The imbalance in hospitals and hospital beds between the East and West sides of Manhattan has been well documented in WestView News. However, alongside is another concern that affects the entire West side of the island, that of an unequal distribution of emergency rooms. The need to be near an emergency room in certain severe cases, such as heart attacks, strokes, and trauma, is clear, but it affects more then just the West Village. Whilst the merger of Mt. Sinai with Continuum (St. Luke’s/Roosevelt, Beth Israel, and NY Ear and Ear) gives people hope, it may only serve to reshuffle resources, and in a year or two from now we will be facing the same problems.
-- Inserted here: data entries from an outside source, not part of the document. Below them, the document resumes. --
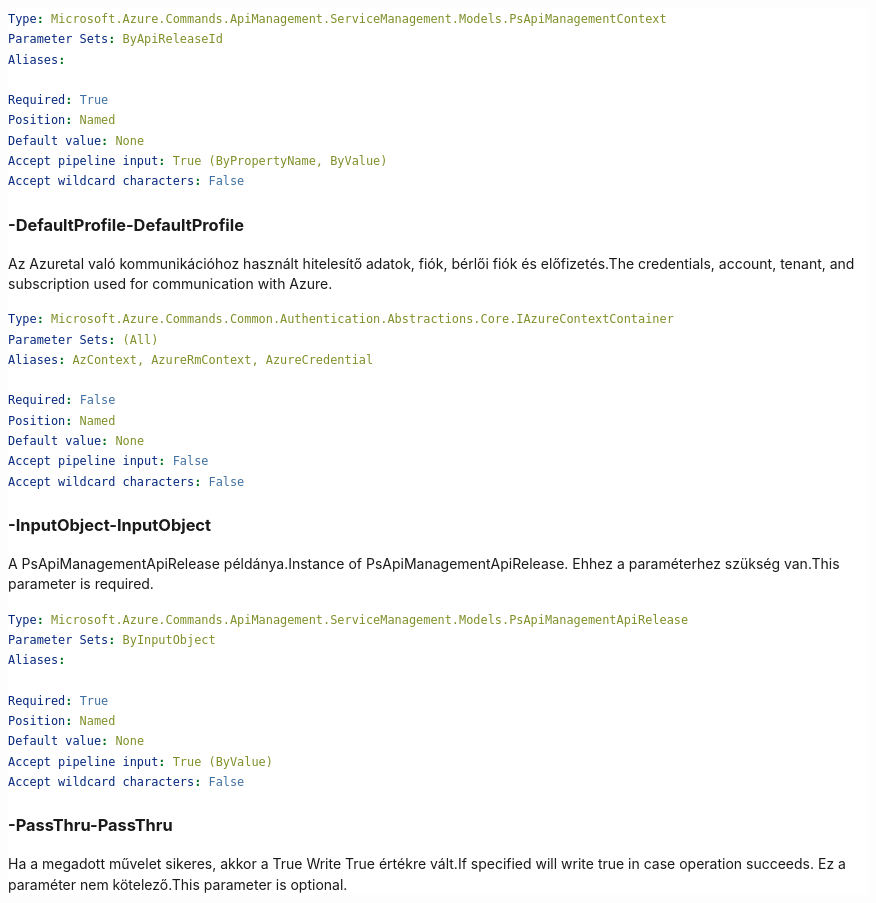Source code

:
 ```yaml
Type: Microsoft.Azure.Commands.ApiManagement.ServiceManagement.Models.PsApiManagementContext
Parameter Sets: ByApiReleaseId
Aliases:

Required: True
Position: Named
Default value: None
Accept pipeline input: True (ByPropertyName, ByValue)
Accept wildcard characters: False
```

### <span data-ttu-id="23da9-119">-DefaultProfile</span><span class="sxs-lookup"><span data-stu-id="23da9-119">-DefaultProfile</span></span>
<span data-ttu-id="23da9-120">Az Azuretal való kommunikációhoz használt hitelesítő adatok, fiók, bérlői fiók és előfizetés.</span><span class="sxs-lookup"><span data-stu-id="23da9-120">The credentials, account, tenant, and subscription used for communication with Azure.</span></span>

```yaml
Type: Microsoft.Azure.Commands.Common.Authentication.Abstractions.Core.IAzureContextContainer
Parameter Sets: (All)
Aliases: AzContext, AzureRmContext, AzureCredential

Required: False
Position: Named
Default value: None
Accept pipeline input: False
Accept wildcard characters: False
```

### <span data-ttu-id="23da9-121">-InputObject</span><span class="sxs-lookup"><span data-stu-id="23da9-121">-InputObject</span></span>
<span data-ttu-id="23da9-122">A PsApiManagementApiRelease példánya.</span><span class="sxs-lookup"><span data-stu-id="23da9-122">Instance of PsApiManagementApiRelease.</span></span> <span data-ttu-id="23da9-123">Ehhez a paraméterhez szükség van.</span><span class="sxs-lookup"><span data-stu-id="23da9-123">This parameter is required.</span></span>

```yaml
Type: Microsoft.Azure.Commands.ApiManagement.ServiceManagement.Models.PsApiManagementApiRelease
Parameter Sets: ByInputObject
Aliases:

Required: True
Position: Named
Default value: None
Accept pipeline input: True (ByValue)
Accept wildcard characters: False
```

### <span data-ttu-id="23da9-124">-PassThru</span><span class="sxs-lookup"><span data-stu-id="23da9-124">-PassThru</span></span>
<span data-ttu-id="23da9-125">Ha a megadott művelet sikeres, akkor a True Write True értékre vált.</span><span class="sxs-lookup"><span data-stu-id="23da9-125">If specified will write true in case operation succeeds.</span></span>
<span data-ttu-id="23da9-126">Ez a paraméter nem kötelező.</span><span class="sxs-lookup"><span data-stu-id="23da9-126">This parameter is optional.</span></span>
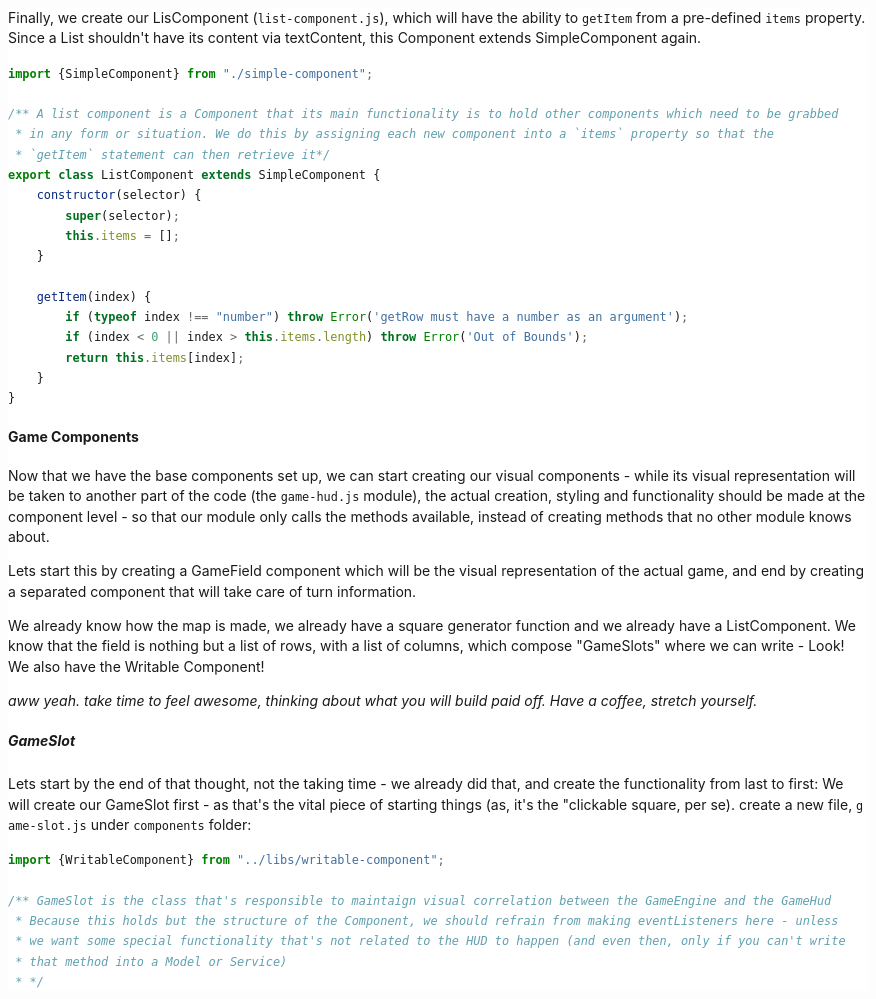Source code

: Finally, we create our LisComponent (`list-component.js`), which will have the ability to `getItem` from a pre-defined
`items` property. Since a List shouldn't have its content via textContent, this Component extends SimpleComponent again.

```javascript
import {SimpleComponent} from "./simple-component";

/** A list component is a Component that its main functionality is to hold other components which need to be grabbed
 * in any form or situation. We do this by assigning each new component into a `items` property so that the
 * `getItem` statement can then retrieve it*/
export class ListComponent extends SimpleComponent {
    constructor(selector) {
        super(selector);
        this.items = [];
    }

    getItem(index) {
        if (typeof index !== "number") throw Error('getRow must have a number as an argument');
        if (index < 0 || index > this.items.length) throw Error('Out of Bounds');
        return this.items[index];
    }
}
```

#### Game Components
Now that we have the base components set up, we can start creating our visual components - while its visual representation
will be taken to another part of the code (the `game-hud.js` module), the actual creation, styling and functionality should
be made at the component level - so that our module only calls the methods available, instead of creating methods that
no other module knows about.

Lets start this by creating a GameField component which will be the visual representation of the actual game, and end by
creating a separated component that will take care of turn information.

We already know how the map is made, we already have a square generator function and we already have a ListComponent. We
know that the field is nothing but a list of rows, with a list of columns, which compose "GameSlots" where we can write -
Look! We also have the Writable Component!

*aww yeah. take time to feel awesome, thinking about what you will build paid off. Have a coffee, stretch yourself.*

##### GameSlot
Lets start by the end of that thought, not the taking time - we already did that, and create the functionality from last
to first: We will create our GameSlot first - as that's the vital piece of starting things (as, it's the "clickable
square, per se). create a new file, `game-slot.js` under `components` folder:
```javascript
import {WritableComponent} from "../libs/writable-component";

/** GameSlot is the class that's responsible to maintaign visual correlation between the GameEngine and the GameHud
 * Because this holds but the structure of the Component, we should refrain from making eventListeners here - unless
 * we want some special functionality that's not related to the HUD to happen (and even then, only if you can't write
 * that method into a Model or Service)
 * */
```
On the West Side of Manhattan, along the nine miles or so from 145th Street to the Battery, there are two general hospital emergency rooms at St. Luke’s Hospital (114th Street and Amsterdam Avenue) and at Roosevelt Hospital (10th Avenue and 57th Street). On the East Side there are nine at Harlem, Metropolitan, Mt. Sinai, Lenox Hill, Presbyterian/Cornell, NYU, Bellevue, Beth Israel, and Downtown. Furthermore, there are two hospitals which have emergency rooms limited to patients already utilizing them. These are the Veterans Hospital on 23rd Street and New York Eye and Ear Infirmary. Three other East Side hospitals admit patients through their clinics, private doctors’ offices, or as transfers from other institutions. These three are the Hospital for Special Surgery and the Hospital for Joint Diseases primarily for orthopedics and Gracie Square for psychiatric diseases.
This imbalance of two emergency rooms on the West Side and nine on the East Side, with a half dozen specialized hospitals with various admission protocols shows that it is widespread. Yet, since this imbalance is so clear, maybe someone is doing something about it. Well, no. In fact, it may be getting worse. There is now another enormous building going up at Mt. Sinai, but nothing that I know of going up on the West Side. The situation may be becoming even more unbalanced and nobody, not the State, City, Federal government, and certainly not the hospital systems themselves, seem to be willing or able to reverse the situation.